Generality. This harness is wired to a specific metric type (higher-is-better scalar
extracted from JSON stdout). Different experiments might need different evaluation
protocols -- test pass rates, benchmark throughput, compilation time. The orchestrator
would need to be parameterised or rewritten for each.

---

OPEN QUESTIONS FOR FUTURE EXPERIMENTS

How should the keep/discard threshold work? We used strict improvement (new > best).
Should there be a significance threshold to avoid keeping noise? Should there be a
mechanism for accepting lateral moves that enable future improvements?

How should the agent handle failed experiments? In our run, one iteration crashed with
a type error. The orchestrator discarded it and moved on. Should the agent see the error
message and learn from it? Currently it only sees "METRIC_PARSE_FAILED" in the history.
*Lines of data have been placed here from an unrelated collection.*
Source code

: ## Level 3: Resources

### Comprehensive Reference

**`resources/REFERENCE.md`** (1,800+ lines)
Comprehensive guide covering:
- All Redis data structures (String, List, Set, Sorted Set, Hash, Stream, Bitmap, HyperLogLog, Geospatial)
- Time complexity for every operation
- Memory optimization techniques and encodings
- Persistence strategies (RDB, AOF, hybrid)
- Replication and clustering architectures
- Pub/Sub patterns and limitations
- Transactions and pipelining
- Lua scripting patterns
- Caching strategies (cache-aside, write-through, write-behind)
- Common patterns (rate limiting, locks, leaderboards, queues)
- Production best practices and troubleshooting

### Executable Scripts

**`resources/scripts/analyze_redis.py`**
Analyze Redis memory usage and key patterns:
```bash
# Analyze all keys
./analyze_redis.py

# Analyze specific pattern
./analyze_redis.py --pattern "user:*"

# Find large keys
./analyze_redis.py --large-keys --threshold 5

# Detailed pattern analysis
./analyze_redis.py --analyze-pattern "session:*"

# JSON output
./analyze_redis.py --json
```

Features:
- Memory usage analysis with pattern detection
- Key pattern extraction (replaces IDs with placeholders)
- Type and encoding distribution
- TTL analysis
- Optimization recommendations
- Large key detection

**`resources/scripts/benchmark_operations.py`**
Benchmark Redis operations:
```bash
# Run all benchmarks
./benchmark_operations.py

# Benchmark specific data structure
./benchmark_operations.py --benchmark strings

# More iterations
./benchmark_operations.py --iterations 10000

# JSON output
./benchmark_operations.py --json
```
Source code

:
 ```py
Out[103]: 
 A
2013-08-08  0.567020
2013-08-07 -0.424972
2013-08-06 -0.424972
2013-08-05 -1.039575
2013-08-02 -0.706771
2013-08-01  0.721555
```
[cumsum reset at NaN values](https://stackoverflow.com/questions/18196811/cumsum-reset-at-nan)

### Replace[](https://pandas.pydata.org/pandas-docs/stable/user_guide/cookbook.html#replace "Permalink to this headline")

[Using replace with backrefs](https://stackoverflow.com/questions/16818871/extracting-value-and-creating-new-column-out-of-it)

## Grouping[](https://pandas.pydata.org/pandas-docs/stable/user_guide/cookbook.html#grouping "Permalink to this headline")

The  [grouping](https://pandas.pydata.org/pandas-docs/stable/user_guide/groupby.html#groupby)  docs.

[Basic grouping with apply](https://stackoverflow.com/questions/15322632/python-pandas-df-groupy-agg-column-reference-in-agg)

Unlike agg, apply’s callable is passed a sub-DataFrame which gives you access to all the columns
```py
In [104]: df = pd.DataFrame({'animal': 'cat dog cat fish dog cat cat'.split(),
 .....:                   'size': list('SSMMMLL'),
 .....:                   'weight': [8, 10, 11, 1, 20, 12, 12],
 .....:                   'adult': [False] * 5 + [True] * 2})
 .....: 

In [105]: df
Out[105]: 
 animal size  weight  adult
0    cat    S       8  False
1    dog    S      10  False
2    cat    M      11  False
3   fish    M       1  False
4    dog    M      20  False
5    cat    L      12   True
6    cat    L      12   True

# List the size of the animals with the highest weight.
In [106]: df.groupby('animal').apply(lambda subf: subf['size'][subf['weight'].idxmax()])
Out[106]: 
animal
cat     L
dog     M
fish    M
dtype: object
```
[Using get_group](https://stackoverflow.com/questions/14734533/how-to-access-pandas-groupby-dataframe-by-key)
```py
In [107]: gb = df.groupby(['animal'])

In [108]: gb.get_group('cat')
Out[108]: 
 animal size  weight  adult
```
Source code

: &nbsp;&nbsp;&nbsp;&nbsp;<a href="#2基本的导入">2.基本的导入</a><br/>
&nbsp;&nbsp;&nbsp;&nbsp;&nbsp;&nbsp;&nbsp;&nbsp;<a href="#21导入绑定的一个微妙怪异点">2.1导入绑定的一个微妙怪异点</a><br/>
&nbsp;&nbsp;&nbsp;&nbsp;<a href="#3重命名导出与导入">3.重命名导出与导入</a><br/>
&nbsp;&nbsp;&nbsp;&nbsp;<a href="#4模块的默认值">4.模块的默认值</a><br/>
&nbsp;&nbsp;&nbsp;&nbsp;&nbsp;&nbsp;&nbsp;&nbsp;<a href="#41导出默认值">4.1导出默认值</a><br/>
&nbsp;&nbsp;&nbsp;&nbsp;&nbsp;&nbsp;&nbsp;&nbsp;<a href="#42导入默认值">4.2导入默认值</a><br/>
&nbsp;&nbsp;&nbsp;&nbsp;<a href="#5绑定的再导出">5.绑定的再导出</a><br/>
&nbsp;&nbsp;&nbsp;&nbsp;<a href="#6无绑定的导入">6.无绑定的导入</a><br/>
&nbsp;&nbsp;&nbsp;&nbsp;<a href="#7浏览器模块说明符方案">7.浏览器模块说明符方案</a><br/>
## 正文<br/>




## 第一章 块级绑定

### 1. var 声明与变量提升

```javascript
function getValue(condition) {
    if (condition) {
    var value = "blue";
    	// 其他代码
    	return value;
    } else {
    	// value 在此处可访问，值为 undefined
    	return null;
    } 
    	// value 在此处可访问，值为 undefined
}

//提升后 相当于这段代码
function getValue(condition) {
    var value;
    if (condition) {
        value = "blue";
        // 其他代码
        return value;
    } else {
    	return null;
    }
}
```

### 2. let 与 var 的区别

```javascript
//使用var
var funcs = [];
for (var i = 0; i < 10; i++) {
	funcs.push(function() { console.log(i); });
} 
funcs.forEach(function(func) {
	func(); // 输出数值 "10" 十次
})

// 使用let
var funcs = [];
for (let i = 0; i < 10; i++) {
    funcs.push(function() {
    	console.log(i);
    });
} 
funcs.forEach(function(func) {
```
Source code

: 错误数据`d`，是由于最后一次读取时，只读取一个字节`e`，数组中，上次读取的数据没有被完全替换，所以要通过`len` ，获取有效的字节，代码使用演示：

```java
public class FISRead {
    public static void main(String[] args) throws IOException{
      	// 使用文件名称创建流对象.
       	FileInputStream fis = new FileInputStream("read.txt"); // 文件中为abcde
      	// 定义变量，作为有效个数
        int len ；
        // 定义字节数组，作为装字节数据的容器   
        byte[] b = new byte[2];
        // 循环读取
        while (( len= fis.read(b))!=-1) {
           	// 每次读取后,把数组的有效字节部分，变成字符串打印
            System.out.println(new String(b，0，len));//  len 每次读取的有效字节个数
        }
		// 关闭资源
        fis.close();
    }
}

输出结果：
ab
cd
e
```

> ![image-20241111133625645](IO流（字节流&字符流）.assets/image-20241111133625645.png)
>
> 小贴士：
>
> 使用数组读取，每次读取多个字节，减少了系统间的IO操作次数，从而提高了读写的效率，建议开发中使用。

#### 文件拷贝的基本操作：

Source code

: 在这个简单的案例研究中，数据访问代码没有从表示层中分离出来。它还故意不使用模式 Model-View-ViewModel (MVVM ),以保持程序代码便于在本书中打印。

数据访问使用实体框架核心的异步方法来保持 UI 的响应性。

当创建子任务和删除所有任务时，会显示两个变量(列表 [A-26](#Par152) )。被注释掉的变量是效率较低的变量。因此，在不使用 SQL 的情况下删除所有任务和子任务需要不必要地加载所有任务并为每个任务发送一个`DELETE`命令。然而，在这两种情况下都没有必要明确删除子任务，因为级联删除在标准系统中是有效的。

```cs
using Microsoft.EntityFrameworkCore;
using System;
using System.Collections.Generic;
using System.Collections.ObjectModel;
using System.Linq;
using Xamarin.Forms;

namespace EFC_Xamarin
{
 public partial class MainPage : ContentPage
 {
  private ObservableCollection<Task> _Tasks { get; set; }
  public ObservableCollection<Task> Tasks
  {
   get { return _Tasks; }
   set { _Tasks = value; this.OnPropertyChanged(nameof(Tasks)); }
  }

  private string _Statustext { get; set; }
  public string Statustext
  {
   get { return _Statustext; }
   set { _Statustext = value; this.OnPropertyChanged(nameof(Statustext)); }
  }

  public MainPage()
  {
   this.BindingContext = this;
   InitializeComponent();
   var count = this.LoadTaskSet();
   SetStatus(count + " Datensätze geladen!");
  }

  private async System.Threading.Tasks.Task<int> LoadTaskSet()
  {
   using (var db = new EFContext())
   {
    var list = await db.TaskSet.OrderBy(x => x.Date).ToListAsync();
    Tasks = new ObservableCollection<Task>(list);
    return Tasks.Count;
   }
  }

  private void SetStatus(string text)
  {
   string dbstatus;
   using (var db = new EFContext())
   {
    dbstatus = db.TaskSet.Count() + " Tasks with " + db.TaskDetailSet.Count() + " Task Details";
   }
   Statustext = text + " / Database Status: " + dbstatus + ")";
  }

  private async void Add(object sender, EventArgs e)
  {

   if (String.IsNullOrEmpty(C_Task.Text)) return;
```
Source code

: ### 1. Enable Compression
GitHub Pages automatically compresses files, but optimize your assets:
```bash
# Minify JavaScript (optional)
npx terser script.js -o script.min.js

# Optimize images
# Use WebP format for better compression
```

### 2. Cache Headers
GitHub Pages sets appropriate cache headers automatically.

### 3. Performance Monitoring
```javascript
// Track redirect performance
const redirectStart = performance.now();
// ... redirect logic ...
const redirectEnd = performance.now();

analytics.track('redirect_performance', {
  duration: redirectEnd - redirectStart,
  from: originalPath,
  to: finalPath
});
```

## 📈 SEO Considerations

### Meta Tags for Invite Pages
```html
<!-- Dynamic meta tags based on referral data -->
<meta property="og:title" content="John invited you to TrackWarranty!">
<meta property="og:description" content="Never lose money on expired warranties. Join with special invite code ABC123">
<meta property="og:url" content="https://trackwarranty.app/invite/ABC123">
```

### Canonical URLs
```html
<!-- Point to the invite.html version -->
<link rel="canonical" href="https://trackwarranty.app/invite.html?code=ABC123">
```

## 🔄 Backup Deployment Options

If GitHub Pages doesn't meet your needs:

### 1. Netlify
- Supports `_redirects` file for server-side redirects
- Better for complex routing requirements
What is the right balance between agent autonomy and orchestrator control? We blocked
Bash entirely. An agent with Bash access could run quick sanity checks, inspect model
sizes, or profile epoch times before committing to a full training run. But it could also
introduce inconsistency in the evaluation protocol.

How does budget selection interact with the search space? Our 2-minute budget constrained
the agent to quick-converging architectures. Our 5-minute budget opened up deeper
networks and attention mechanisms. The budget shapes which region of architecture space
is even reachable -- it is a hyperparameter of the research process itself.